**Gösterilen Metin**
Yazılı ve görsel medyayı izlediğimiz her gün karşı karşıya kaldığımız soruların başında şu geliyor; muhalefetin cumhurbaşkanı adayı kim olacak?
Bütün bu sorular Cumhur İttifakı’nın adayının bilindiği varsayımına dayanıyor elbette ki, bu sorunlu.
Peki gerçekten muhalefet bir sonraki cumhurbaşkanı seçimi için, “ne” arıyor?
Daha doğrusu “nasıl” bir lider arıyor?
Bu sadece siyasi partilerin, siyasetçilerin değil bu ülkede yaşayan hepimizin cevap vermesi gereken bir soru.
Hepimiz;
Erdoğan’a alternetif bir cumhurbaşkanı adayı mı arıyoruz?
Yoksa Türkiye’nin içinde düştüğü karanlığı aydınlatacak bir değişim adayı mı?
Yoksa Türkiye’yi ikinci yüzyılında, demokratik, sosyal, laik bir ülkeye dönüştürecek bir lider mi?
Sanırım muhalefetin ve tüm Türkiye’nin cevap araması gereken soru bu?
Ama acı gerçek de şu ki, özellikle siyasiler başta olmak üzere toplumun bir kesimi Erdoğan’ı yenebilecek bir adayın peşinde.
Erdoğanı yenebileceğini düşünülen adayın nasıl bir Türkiye tahayyül ettiği ile ilgimiz çok fazla yok.
O zaman esas soruyu bir kez takrar edelim; muhalefetin hayalini kurduğu bir Türkiye için ihtiyaç olan sadece bir “aday” mıdır? Bence değildir. Hatta “aday” ve “adaylık”, bugünkü koşullarda sadece ifade ettiği anlam itibariyle de “pozitif” değil “negatif” bir çağrışıma sahiptir.

**Yazılı Görev a**
Muhalefetin adayı üzerine olan yazıda, Türkiye'nin ikinci yüzyılında dönüşmesi istenen ülkeyi niteleyen sıfatların hepsini sırala.

**Veriler**
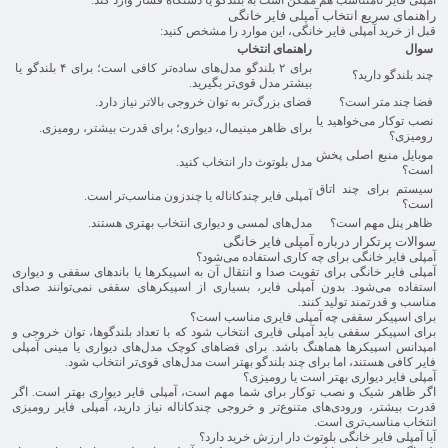
راهنمای سریع انتخاب آمپلی فایر خانگی
قبل از خرید آمپلی فایر خانگی، این موارد را مشخص کنید:
سوال
راهنمای انتخاب
برای ۲ بلندگو مدل‌های ساده‌تر کافی است؛ برای ۴ بلندگو یا
چند بلندگو دارید؟
بیشتر مدل قوی‌تر بگیرید.
فضا چند متر است؟
فضای بزرگ‌تر به توان خروجی بالاتر نیاز دارد.
نصب توکار می‌خواهید یا
برای ظاهر مینیمال، دیواری؛ برای قدرت بیشتر، رومیزی.
رومیزی؟
موبایل منبع اصلی پخش
مدل بلوتوث دار انتخاب کنید.
است؟
سیستم برای چند اتاق
آمپلی فایر چندکاناله یا چندزون مناسب‌تر است.
است؟
ظاهر پنل مهم است؟
مدل‌های لمسی و دیواری انتخاب بهتری هستند.
سوالات پرتکرار درباره آمپلی فایر خانگی
آمپلی فایر خانگی برای چه کاری استفاده می‌شود؟
آمپلی فایر خانگی برای تقویت صدا و انتقال آن به اسپیکرها یا باندهای سقفی و دیواری
استفاده می‌شود. بدون آمپلی فایر، بسیاری از اسپیکرهای سقفی نمی‌توانند صدای
مناسب و قدرتمند تولید کنند.
برای اسپیکر سقفی چه آمپلی فایری مناسب است؟
برای اسپیکر سقفی باید آمپلی فایری انتخاب شود که با تعداد بلندگوها، توان خروجی و
امپدانس اسپیکرها هماهنگ باشد. برای فضاهای کوچک مدل‌های دیواری یا مینی آمپلی
فایر کافی هستند، اما برای چند بلندگو بهتر است مدل‌های قوی‌تر انتخاب شود.
آمپلی فایر دیواری بهتر است یا رومیزی؟
اگر ظاهر شیک و نصب توکار برای شما مهم است، آمپلی فایر دیواری بهتر است. اگر
قدرت بیشتر، ورودی‌های متنوع‌تر و خروجی چندکاناله نیاز دارید، آمپلی فایر رومیزی
انتخاب مناسب‌تری است.
آیا آمپلی فایر خانگی بلوتوث دار ارزش خرید دارد؟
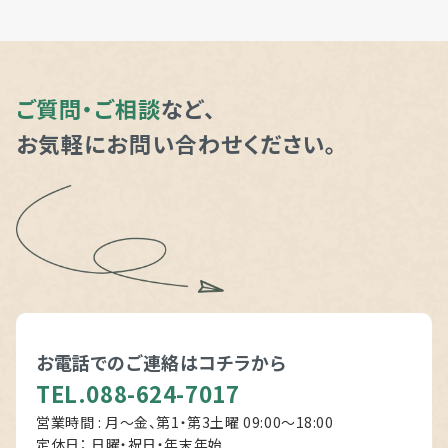
ご質問・ご相談
など、
お気軽にお問い合わせください。
お電話でのご連絡は
コチラから
TEL.088-624-7017
営業時間 : 月～金、第1・第3土曜 09:00〜18:00
定休日： 日曜・祝日・年末年始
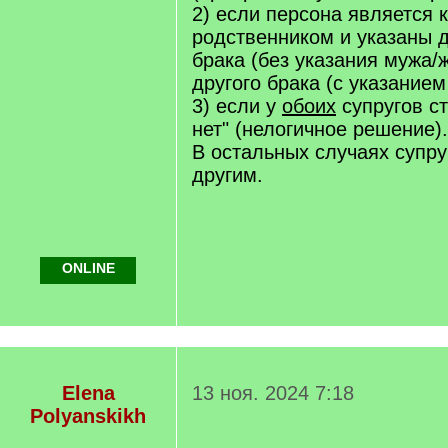
2) если персона является
родственником и указаны д
брака (без указания мужа/ж
другого брака (с указание
3) если у
обоих
супругов ст
нет" (нелогичное решение).
В остальных случаях супру
другим.
ONLINE
Elena
13 ноя. 2024 7:18
Polyanskikh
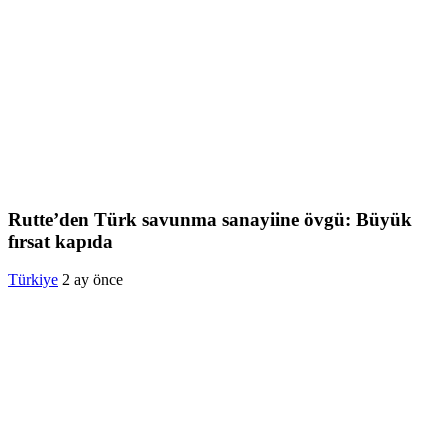
Rutte’den Türk savunma sanayiine övgü: Büyük
fırsat kapıda
Türkiye
2 ay önce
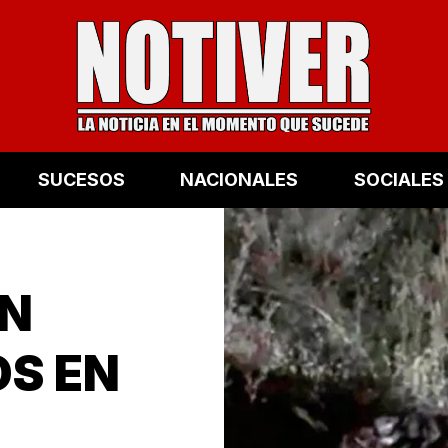
SUCESOS
NACIONALES
SOCIALES
EN
S EN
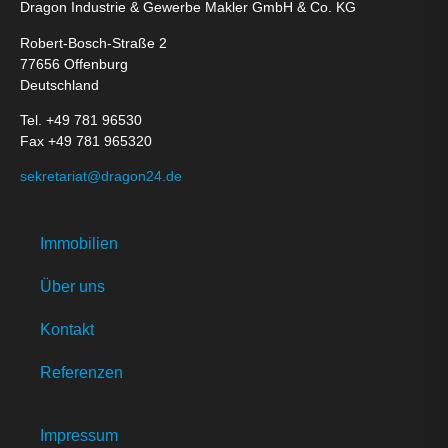
Dragon Industrie & Gewerbe Makler GmbH & Co. KG
Robert-Bosch-Straße 2
77656 Offenburg
Deutschland
Tel. +49 781 96530
Fax +49 781 965320
sekretariat@dragon24.de
Immobilien
Über uns
Kontakt
Referenzen
Impressum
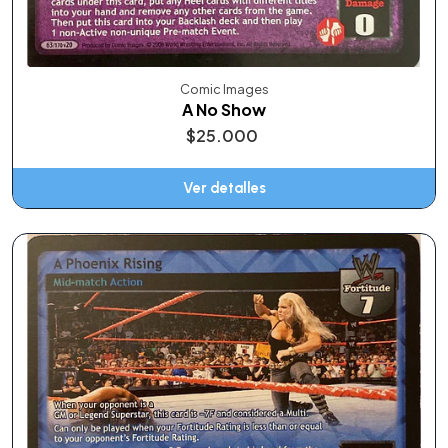
Comic Images
A No Show
$25.000
Ver detalles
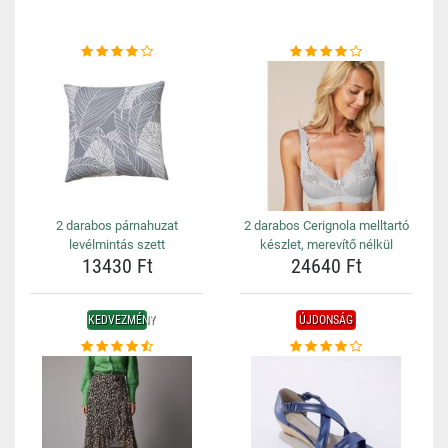
2 darabos párnahuzat
2 darabos Cerignola melltartó
levélmintás szett
készlet, merevítő nélkül
13430 Ft
24640 Ft
KEDVEZMÉNY
ÚJDONSÁG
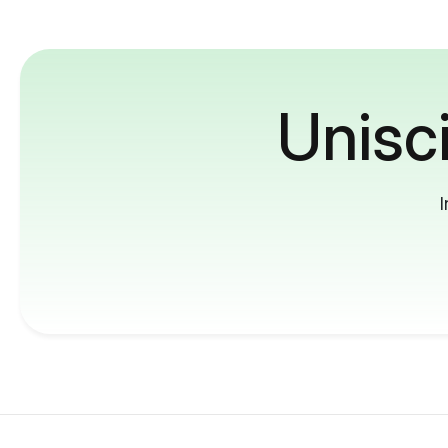
Unisci
I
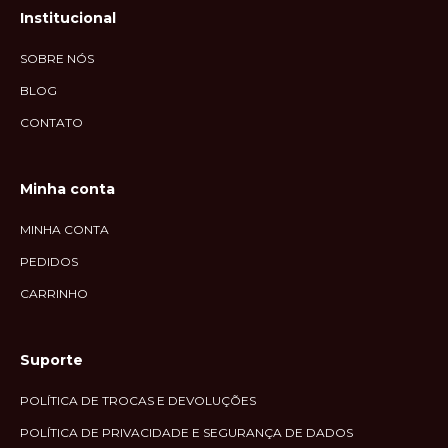
Institucional
SOBRE NÓS
BLOG
CONTATO
Minha conta
MINHA CONTA
PEDIDOS
CARRINHO
Suporte
POLÍTICA DE TROCAS E DEVOLUÇÕES
POLÍTICA DE PRIVACIDADE E SEGURANÇA DE DADOS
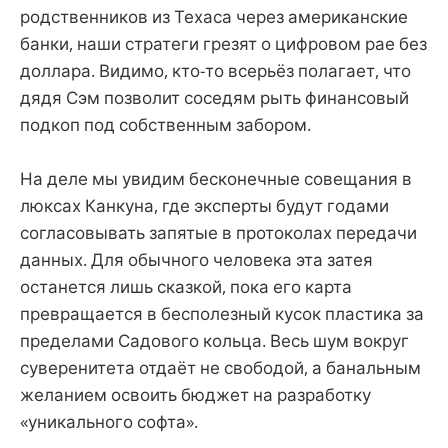
родственников из Техаса через американские
банки, наши стратеги грезят о цифровом рае без
доллара. Видимо, кто-то всерьёз полагает, что
дядя Сэм позволит соседям рыть финансовый
подкоп под собственным забором.
На деле мы увидим бесконечные совещания в
люксах Канкуна, где эксперты будут годами
согласовывать запятые в протоколах передачи
данных. Для обычного человека эта затея
останется лишь сказкой, пока его карта
превращается в бесполезный кусок пластика за
пределами Садового кольца. Весь шум вокруг
суверенитета отдаёт не свободой, а банальным
желанием освоить бюджет на разработку
«уникального софта».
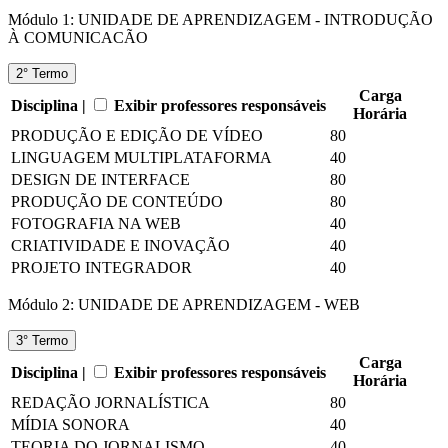
Módulo 1: UNIDADE DE APRENDIZAGEM - INTRODUÇÃO
À COMUNICACÃO
2° Termo
Carga
Disciplina |
Exibir professores responsáveis
Horária
PRODUÇÃO E EDIÇÃO DE VÍDEO
80
LINGUAGEM MULTIPLATAFORMA
40
DESIGN DE INTERFACE
80
PRODUÇÃO DE CONTEÚDO
80
FOTOGRAFIA NA WEB
40
CRIATIVIDADE E INOVAÇÃO
40
PROJETO INTEGRADOR
40
Módulo 2: UNIDADE DE APRENDIZAGEM - WEB
3° Termo
Carga
Disciplina |
Exibir professores responsáveis
Horária
REDAÇÃO JORNALÍSTICA
80
MÍDIA SONORA
40
TEORIA DO JORNALISMO
40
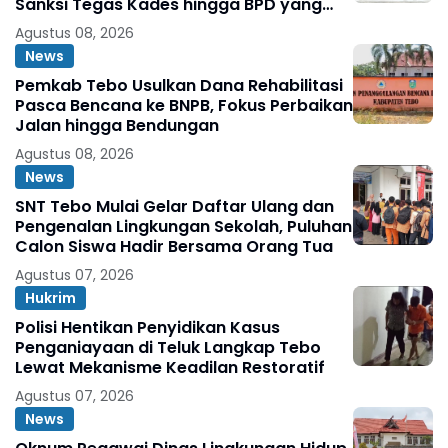
Sanksi Tegas Kades hingga BPD yang
Terlibat
Agustus 08, 2026
News
Pemkab Tebo Usulkan Dana Rehabilitasi
Pasca Bencana ke BNPB, Fokus Perbaikan
Jalan hingga Bendungan
Agustus 08, 2026
News
SNT Tebo Mulai Gelar Daftar Ulang dan
Pengenalan Lingkungan Sekolah, Puluhan
Calon Siswa Hadir Bersama Orang Tua
Agustus 07, 2026
Hukrim
Polisi Hentikan Penyidikan Kasus
Penganiayaan di Teluk Langkap Tebo
Lewat Mekanisme Keadilan Restoratif
Agustus 07, 2026
News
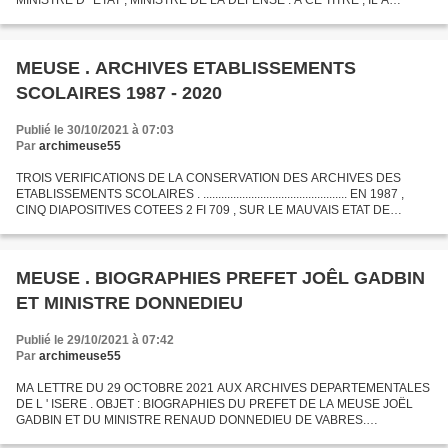
MINISTRE D ' ETAT , MINISTRE DE LA DEFENSE . A CE TITRE , IL A
PARTICIPE A LA NEGOCIATION D ' UN IMPORTANT CONTRAT SIGNE LE
19 NOVEMBRE...
MEUSE . ARCHIVES ETABLISSEMENTS
SCOLAIRES 1987 - 2020
Publié le 30/10/2021 à 07:03
Par
archimeuse55
TROIS VERIFICATIONS DE LA CONSERVATION DES ARCHIVES DES
ETABLISSEMENTS SCOLAIRES . ................................................ EN 1987 ,
CINQ DIAPOSITIVES COTEES 2 FI 709 , SUR LE MAUVAIS ETAT DE
CONSERVATION , DANS LES CAVES , DES ARCHIVES DU LYCEE...
MEUSE . BIOGRAPHIES PREFET JOÊL GADBIN
ET MINISTRE DONNEDIEU
Publié le 29/10/2021 à 07:42
Par
archimeuse55
MA LETTRE DU 29 OCTOBRE 2021 AUX ARCHIVES DEPARTEMENTALES
DE L ' ISERE . OBJET : BIOGRAPHIES DU PREFET DE LA MEUSE JOËL
GADBIN ET DU MINISTRE RENAUD DONNEDIEU DE VABRES.
...................... A BAR - LE - DUC ( meuse ) J ' AI VU UN ROBOT , UN PEU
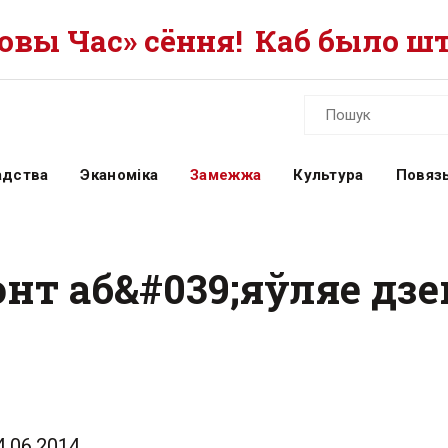
вы Час» сёння!
Каб было шт
адства
Эканоміка
Замежжа
Культура
Повязь
энт аб&#039;яўляе дз
4.06.2014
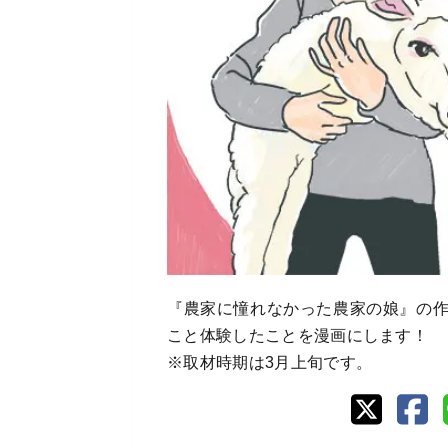
『農家に憧れなかった農家の娘』の
こと体験したことを漫画にします！
※取材時期は3月上旬です。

**Yazılı Görev b**
Kayıtların başından "نصب توکار می‌خواهید یا" geçen satıra kadar olan bölümü, o satır da dahil olmak üzere, satır satır yazıya geçir. Resimleri cevaba koyma.

**Yazılı Çözüm a**
demokratik, sosyal, laik

**Yazılı Çözüm b**
راهنمای سریع انتخاب آمپلی فایر خانگی
قبل از خرید آمپلی فایر خانگی، این موارد را مشخص کنید:
سوال
راهنمای انتخاب
برای ۲ بلندگو مدل‌های ساده‌تر کافی است؛ برای ۴ بلندگو یا
چند بلندگو دارید؟
بیشتر مدل قوی‌تر بگیرید.
فضا چند متر است؟
فضای بزرگ‌تر به توان خروجی بالاتر نیاز دارد.
نصب توکار می‌خواهید یا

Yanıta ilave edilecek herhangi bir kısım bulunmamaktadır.